Yan komşularım Macar... Üç arkadaş  eşleriyle birlikte gelmişler.. Kırklı  yaşlardalar..

Uyandığımda bana bakıyorlardı.. Uyurken izleniyormuşum, demek ki. .Selam
verdim.. Çağırdılar.. Aramızda 10 metre mesafe var.. Gittim..

“Yorgunsun galiba .. Gelir gelmez yatıp uyudun.” Dediler.

“Evet..çok” dedim.

 Masa dolu, ikram bol.. “Ne içersin ?” Diye sordular.. Soğuk bir soda istedim... 
Ne kadar iyi geldi..
Bana gösterilen bu ilgide yaş farkının önemi çok sanıyorum..

Biraz sohbet ettik..

“Bir duş almalıyım..” dedim.. Kalkıp duşa gittim.. Duşlar çok güzel.. Ilık suyun
altında uzun süre kaldım.. 

Uyku, soğuk soda ve duş.. Kendime geldim..
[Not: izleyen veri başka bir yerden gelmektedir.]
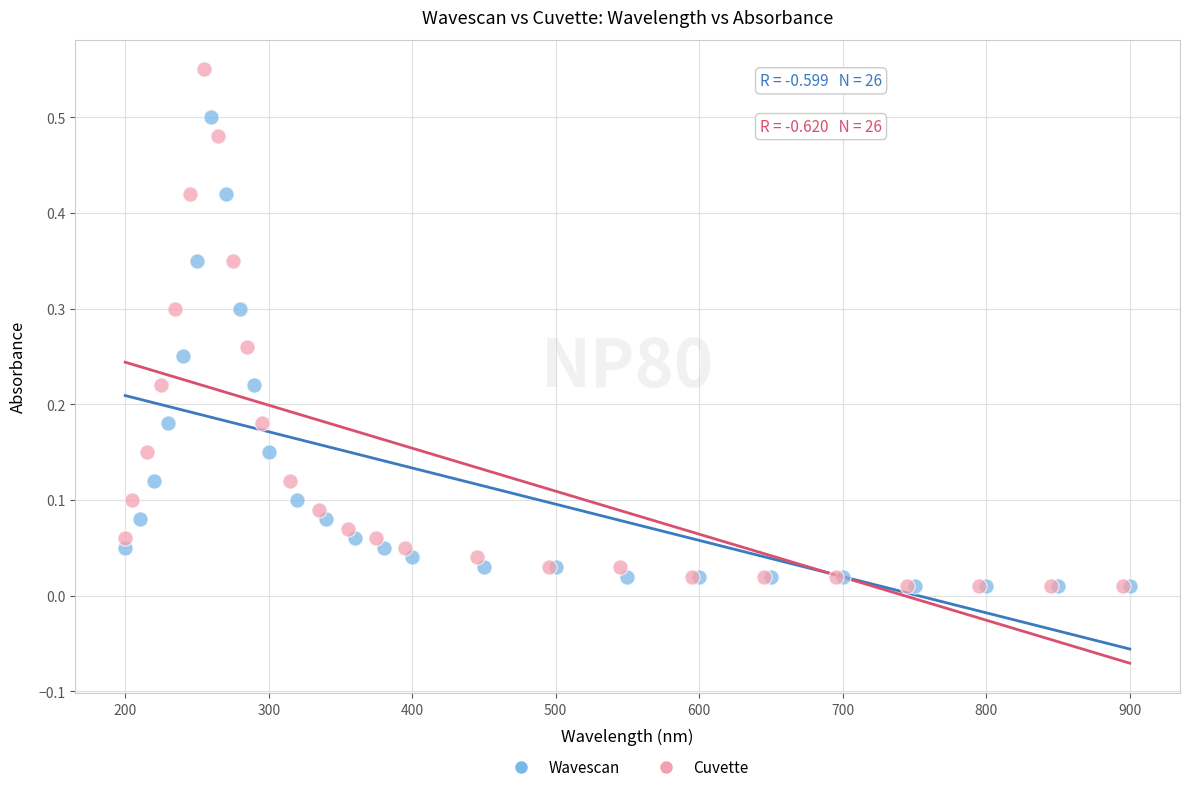

Which series has the largest Y range (max minus min)?

Cuvette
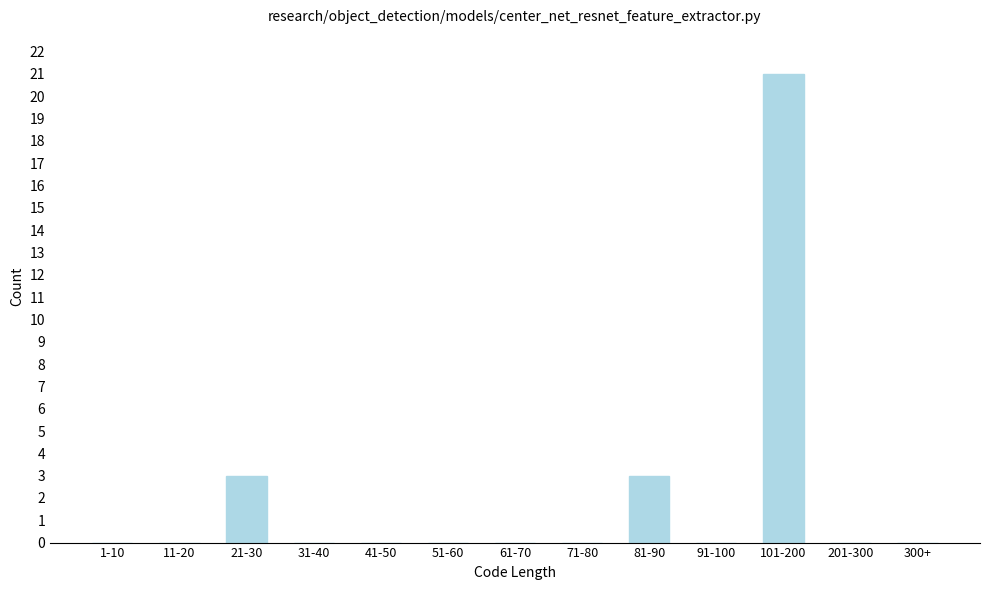

Reading right to left, list all the values displayed in this chart.

300+=0	201-300=0	101-200=21	91-100=0	81-90=3	71-80=0	61-70=0	51-60=0	41-50=0	31-40=0	21-30=3	11-20=0	1-10=0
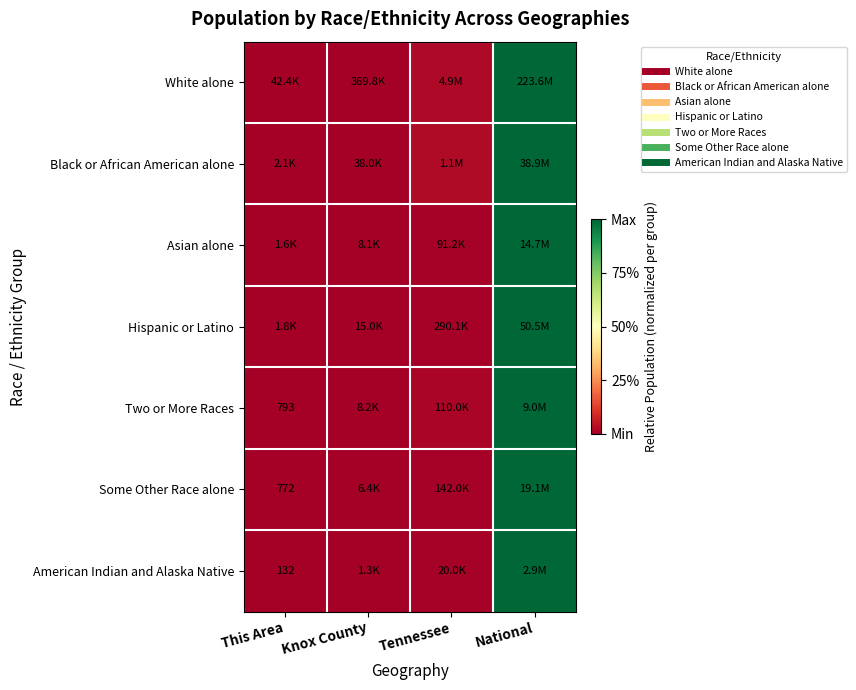

At which label does Asian alone reach its peak?

National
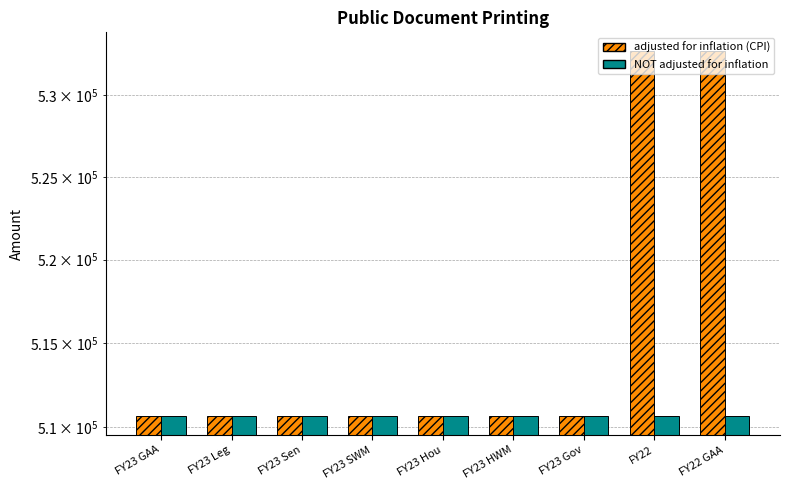

At how many categories does at least one series exceed 526975?

2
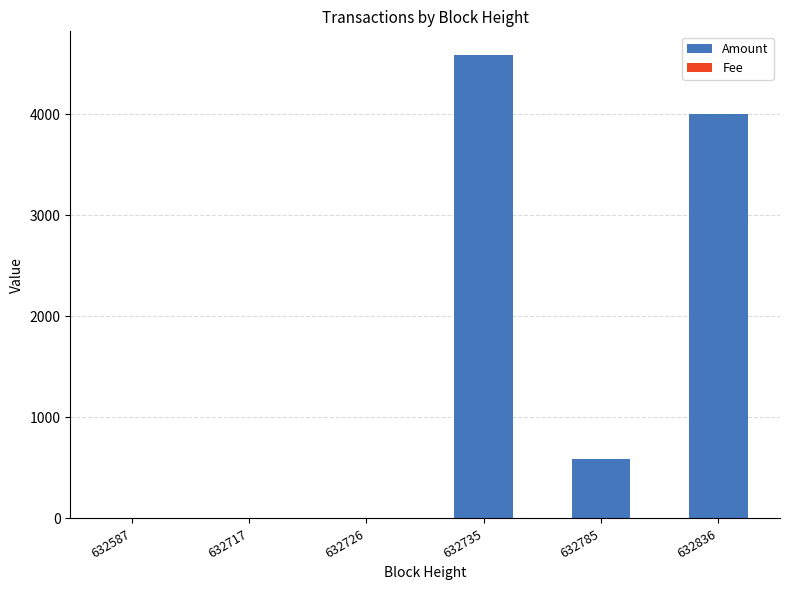

What is the sum of all Amount values?

9189.1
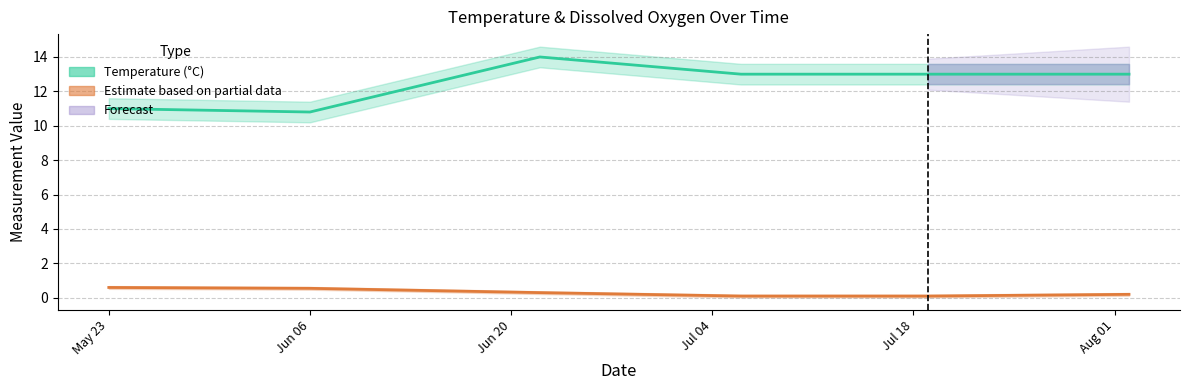

What is the difference between the second highest and minimum values in the Dissox (MG/L) series?

0.5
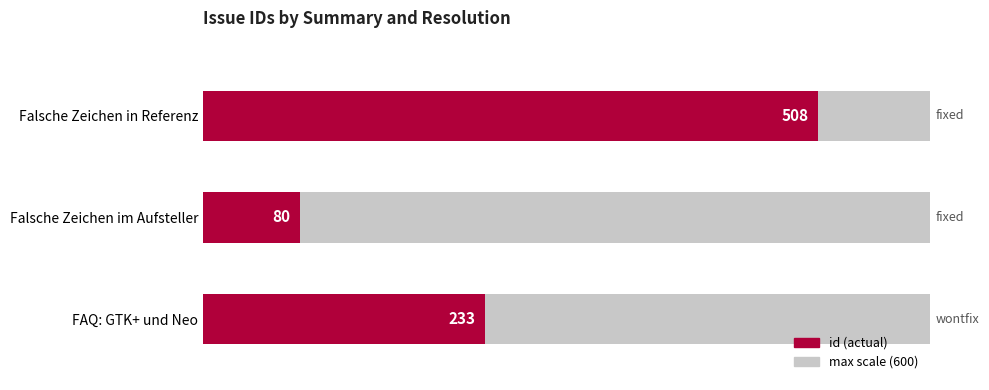

What is the average value?

274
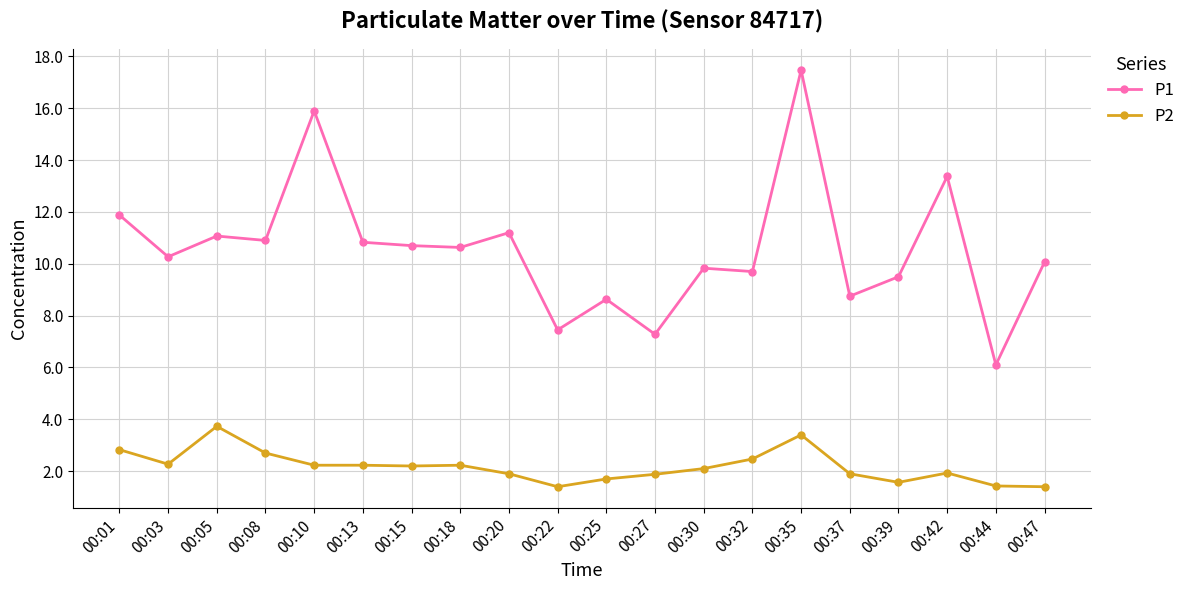

What is the difference between the second highest and second lowest values in the P1 series?

8.6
Akşam yine Macarlarla oturup yemek yedik.. Ben bu kadar sosyalleşmeye
dayanamam.. Bana fazla gelir.. Ama çok yakın konumda olmanın sonucu bu..
Gece yarısına kadar da konuştuk..

Türklerle kan bağlarının olduğuna inanıyorlar.. Ve bundan da çok hoşnutlar.. Israrla
kullandığımız benzer kelimeleri bulmaya çalışıyorlar.. Bir sürü de buluyorlar..

Kadınlar, en çok eşimin böyle bir yolculuk için bana nasıl izin verdiğini merak ediyorlar..
Evire çevire soruyorlar.. Kadınlar her yerde aynı..

Hepsi de çok iyi işlerde çalışan iyi eğitimli kişiler.. .Ne düşündüğünü bir bütün
olarak anlamak  için çok iyi dinliyorlar, çok iyi sorular soruyorlar..

Düşüncelerimi bu kadar rahat bir ortamda daha önce açıkladığım hiç olmamıştı..
Kendime de şaşırdım.. Çok dinleyen ben, o akşam çok konuşan ben oldum..

Gece yarısı olunca ayrıldım.. Onlar burada tatildeler..  Ben sabah yolcuyum.. 

Konuşmaları düşünerek, çadırda uyumaya çalışırken hep bizde ne eksik diye sordum, durdum..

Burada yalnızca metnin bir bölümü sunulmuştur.